• **Texte fourni**:
__________________________________________________

Collaboration public/privé en cybersécurité : « Il faut être deux pour danser le tango »

Le colloque annuel du CDSE (Club des Directeurs de Sécurité des Entreprises) s'est déroulé à Paris le 6 décembre 2012. Les intervenants y ont plaidé pour la collaboration public-privé en matière de cybersécurité et pour une amélioration de la stratégie de sécurité des organisations.

Publicité« Il faut être deux pour danser le tango : le secteur privé doit saisir les opportunités de collaborer avec le public » a plaidé Laurent Bernat, expert cybersécurité à l'OCDE (Organisation de coopération et de développement économiques) (en photo). Mais il a aussi déploré que cette collaboration restait trop faible et que les stratégies des entreprises étaient globalement obsolètes. Il s'est exprimé lors du colloque annuel du CDSE (Club des Directeurs de Sécurité des Entreprises) qui se déroulait le 6 décembre 2012 dans les locaux de l'OCDE à Paris en partenariat avec Europol, l'organisation policière européenne.

Les Etats, acteurs de poids de la cybersécurité

Les Etats ont, pour la plupart, des actions permettant aux entreprises nationales de mieux résister aux nouvelles menaces numériques. L'enjeu économique est globalement bien identifié. Cette action va du simple code de bonnes pratiques jusqu'à un call-center dédié ouvert en permanence en Corée du Sud. En France, l'ANSSI (Agence Nationale pour la Sécurité des Systèmes d'Information) peut aider les entreprises. Pour Bruno Gruselle, maître de recherche à la Fondation pour la Recherche Stratégique (FRS), « malgré une amélioration, il reste des progrès à faire » pour améliorer cette nécessaire collaboration. La réactivité est notamment un des problèmes. « Certifier des produits est inutile car, le temps de procéder à la certification, le produit est obsolète » a jugé Nicolas Ruff, chercheur en sécurité chez EADS. Celui-ci a déploré : « l'ANSSI a des recherches dans ses laboratoires qui ont cinq ans d'avance mais publie qu'il ne faut pas utiliser de clés USB ! »
De son côté, depuis peu, Europol a créé une « cyber-académie » (qui va formellement ouvrir en 2013) pour former et assister les enquêteurs.

La collaboration public-privé peut prendre plusieurs formes

L'Etat peut aussi être un amorceur d'initiatives qui doivent ensuite être gérées par le seul secteur privé. Le cas typique est, en France, Signal-Spam. « Nous sommes une association d'acteurs publics et privés où les cotisations des membres ont un retour sur investissement démontrable pour chacun d'entre eux » a observé Jean-Christophe Le Toquin, directeur général de Signal-Spam. Largement automatisé, le service Signal-Spam traite 25 000 signalements de spams par mois mais ne comporte qu'un seul salarié permanent.

__________________________________________________

• **Entrées d'un jeu de données**:

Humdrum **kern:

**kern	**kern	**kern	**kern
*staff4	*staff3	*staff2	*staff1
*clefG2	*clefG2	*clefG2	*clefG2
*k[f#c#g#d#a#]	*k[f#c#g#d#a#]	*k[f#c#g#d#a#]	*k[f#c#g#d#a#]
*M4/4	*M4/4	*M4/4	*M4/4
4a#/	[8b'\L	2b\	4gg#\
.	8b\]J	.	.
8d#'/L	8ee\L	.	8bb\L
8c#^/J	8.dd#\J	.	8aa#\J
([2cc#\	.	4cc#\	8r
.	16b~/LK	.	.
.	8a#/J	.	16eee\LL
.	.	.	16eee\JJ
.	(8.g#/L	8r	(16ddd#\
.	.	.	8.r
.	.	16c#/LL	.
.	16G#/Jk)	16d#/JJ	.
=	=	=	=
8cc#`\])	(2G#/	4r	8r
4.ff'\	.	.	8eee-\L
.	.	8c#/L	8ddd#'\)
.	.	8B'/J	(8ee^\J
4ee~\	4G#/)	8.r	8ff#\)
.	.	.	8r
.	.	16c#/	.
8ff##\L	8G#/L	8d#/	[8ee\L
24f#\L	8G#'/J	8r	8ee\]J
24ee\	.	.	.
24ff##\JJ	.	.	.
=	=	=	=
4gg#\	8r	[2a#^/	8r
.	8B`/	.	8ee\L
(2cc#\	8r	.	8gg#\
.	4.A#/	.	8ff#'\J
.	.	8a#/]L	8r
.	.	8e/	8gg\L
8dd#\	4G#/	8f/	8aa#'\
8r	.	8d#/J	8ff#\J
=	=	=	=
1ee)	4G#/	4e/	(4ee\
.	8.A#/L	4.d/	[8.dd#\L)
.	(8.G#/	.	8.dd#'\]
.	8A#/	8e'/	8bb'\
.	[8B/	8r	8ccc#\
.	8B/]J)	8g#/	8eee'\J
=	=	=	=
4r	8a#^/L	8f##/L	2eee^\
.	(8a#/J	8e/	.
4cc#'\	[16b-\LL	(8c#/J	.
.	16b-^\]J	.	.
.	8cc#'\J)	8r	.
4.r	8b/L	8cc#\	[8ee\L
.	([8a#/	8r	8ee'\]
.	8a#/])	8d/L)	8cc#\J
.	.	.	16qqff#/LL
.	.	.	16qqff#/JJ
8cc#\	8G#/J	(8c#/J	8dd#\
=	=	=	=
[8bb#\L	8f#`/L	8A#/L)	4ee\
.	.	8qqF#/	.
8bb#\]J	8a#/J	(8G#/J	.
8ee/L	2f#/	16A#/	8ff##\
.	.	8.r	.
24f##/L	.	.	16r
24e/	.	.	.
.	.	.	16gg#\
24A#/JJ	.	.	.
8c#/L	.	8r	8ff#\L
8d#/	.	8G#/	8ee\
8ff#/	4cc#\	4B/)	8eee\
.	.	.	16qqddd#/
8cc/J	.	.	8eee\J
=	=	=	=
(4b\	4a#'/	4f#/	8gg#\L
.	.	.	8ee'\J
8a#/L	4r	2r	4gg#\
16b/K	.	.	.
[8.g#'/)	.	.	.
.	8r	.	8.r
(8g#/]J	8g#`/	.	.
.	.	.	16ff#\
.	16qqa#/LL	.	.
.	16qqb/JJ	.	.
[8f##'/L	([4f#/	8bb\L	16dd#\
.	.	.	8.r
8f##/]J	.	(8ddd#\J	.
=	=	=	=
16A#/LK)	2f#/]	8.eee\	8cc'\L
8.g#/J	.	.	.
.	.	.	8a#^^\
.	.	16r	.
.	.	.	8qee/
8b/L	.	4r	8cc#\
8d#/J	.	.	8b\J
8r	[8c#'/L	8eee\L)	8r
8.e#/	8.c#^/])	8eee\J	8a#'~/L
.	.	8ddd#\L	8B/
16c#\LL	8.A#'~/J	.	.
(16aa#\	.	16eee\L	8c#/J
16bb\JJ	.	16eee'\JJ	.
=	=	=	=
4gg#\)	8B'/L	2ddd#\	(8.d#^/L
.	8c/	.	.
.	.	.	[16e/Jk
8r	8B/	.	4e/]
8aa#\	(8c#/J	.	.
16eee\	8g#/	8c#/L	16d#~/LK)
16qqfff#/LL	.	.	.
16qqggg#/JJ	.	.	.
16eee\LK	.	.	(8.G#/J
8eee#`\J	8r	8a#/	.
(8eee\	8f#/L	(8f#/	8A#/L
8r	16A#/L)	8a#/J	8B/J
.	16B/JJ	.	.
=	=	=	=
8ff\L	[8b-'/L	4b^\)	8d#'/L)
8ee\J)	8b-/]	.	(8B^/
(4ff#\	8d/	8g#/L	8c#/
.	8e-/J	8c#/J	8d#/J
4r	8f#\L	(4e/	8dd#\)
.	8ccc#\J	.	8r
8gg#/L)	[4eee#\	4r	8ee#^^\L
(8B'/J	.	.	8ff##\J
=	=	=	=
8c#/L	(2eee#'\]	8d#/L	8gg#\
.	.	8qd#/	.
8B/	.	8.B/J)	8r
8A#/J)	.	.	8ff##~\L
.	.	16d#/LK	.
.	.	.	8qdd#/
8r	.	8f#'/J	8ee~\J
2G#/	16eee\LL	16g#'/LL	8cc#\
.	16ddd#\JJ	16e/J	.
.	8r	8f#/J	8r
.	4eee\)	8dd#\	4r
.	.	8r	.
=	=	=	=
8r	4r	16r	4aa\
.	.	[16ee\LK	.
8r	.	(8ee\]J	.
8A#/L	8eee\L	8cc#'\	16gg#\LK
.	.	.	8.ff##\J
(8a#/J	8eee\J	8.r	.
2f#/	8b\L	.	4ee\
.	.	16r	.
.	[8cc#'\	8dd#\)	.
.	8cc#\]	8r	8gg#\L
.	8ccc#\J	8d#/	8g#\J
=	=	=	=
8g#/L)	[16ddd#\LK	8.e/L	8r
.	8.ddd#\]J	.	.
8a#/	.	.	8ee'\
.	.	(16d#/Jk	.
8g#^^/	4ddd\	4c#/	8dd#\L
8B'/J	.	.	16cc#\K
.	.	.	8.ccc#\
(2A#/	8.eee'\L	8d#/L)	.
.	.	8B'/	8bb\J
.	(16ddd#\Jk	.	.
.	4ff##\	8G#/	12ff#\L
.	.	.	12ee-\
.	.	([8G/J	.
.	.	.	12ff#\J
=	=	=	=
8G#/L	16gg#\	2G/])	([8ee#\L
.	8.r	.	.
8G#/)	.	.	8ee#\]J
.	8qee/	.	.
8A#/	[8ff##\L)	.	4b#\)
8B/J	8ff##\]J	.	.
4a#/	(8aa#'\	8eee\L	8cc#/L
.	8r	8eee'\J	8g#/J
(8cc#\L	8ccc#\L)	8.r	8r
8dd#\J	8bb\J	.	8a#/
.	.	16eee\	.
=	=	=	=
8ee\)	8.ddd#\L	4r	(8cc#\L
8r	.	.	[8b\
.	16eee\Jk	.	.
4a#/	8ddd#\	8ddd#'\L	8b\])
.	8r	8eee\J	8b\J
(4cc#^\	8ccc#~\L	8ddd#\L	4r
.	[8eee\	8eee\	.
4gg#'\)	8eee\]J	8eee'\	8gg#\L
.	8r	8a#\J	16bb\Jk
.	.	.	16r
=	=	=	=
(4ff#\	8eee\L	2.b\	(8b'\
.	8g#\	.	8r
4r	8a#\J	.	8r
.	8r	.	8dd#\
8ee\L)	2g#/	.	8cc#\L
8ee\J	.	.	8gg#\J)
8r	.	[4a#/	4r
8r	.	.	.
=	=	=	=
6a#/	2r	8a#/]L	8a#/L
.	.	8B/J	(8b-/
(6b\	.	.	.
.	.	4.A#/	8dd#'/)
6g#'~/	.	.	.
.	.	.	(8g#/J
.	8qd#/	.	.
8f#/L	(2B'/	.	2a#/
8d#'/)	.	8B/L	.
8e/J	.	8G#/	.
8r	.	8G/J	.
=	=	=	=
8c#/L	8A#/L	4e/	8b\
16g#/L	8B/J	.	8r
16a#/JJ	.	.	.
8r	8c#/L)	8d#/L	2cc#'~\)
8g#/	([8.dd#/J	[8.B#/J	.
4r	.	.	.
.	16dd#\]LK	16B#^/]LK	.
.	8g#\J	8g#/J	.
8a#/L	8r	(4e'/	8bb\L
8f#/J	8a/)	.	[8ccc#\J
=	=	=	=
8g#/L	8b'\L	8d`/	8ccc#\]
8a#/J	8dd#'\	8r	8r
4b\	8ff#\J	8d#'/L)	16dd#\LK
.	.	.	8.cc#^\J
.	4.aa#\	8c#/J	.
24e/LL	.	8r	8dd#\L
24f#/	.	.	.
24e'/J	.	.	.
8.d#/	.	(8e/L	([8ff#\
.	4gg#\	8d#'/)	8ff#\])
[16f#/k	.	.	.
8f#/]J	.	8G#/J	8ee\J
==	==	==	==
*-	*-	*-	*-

__________________________________________________

• **Consigne A**:
Répondez à ces questions à partir du texte fourni, en marquant vos réponses de la même façon :
(i) Dans quels locaux le colloque annuel du CDSE s'est-il tenu ?
(ii) Dans quel pays existe un call-center dédié ouvert en permanence ?
(iii) Combien de signalements de spams le service Signal-Spam traite-t-il par mois ?
• **Consigne B**:
Rédigez la suite du texte fourni sur la collaboration public-privé en cybersécurité, à partir de sa dernière phrase.
Ces entrées n'ont aucun lien avec le texte fourni.

• **Réponse A**:
(i) Dans les locaux de l'OCDE à Paris.
(ii) En Corée du Sud.
(iii) 25 000 signalements par mois.

• **Réponse B**:
Cela ne veut pas dire que l'Etat est toujours exemplaire. Certains silos opérationnels sont préjudiciables. La magistrate Myriam Quemener a ainsi dénoncé le manque de culture numérique de certains de ses confrères : « un cybercriminel, par exemple un pédophile, peut très bien être condamné à une peine de prison avec sursis sans aucune peine complémentaire qui empêcherait la récidive », comme l'interdiction d'utiliser Internet par exemple. La solution est bien sûr que les différents personnels en charge d'aspects différents de la lutte contre la cybercriminalité se rencontrent et échangent. « L'échange entre personnes de cultures professionnelles différentes est loin d'être simple » a reconnu Jean-Christophe Le Toquin.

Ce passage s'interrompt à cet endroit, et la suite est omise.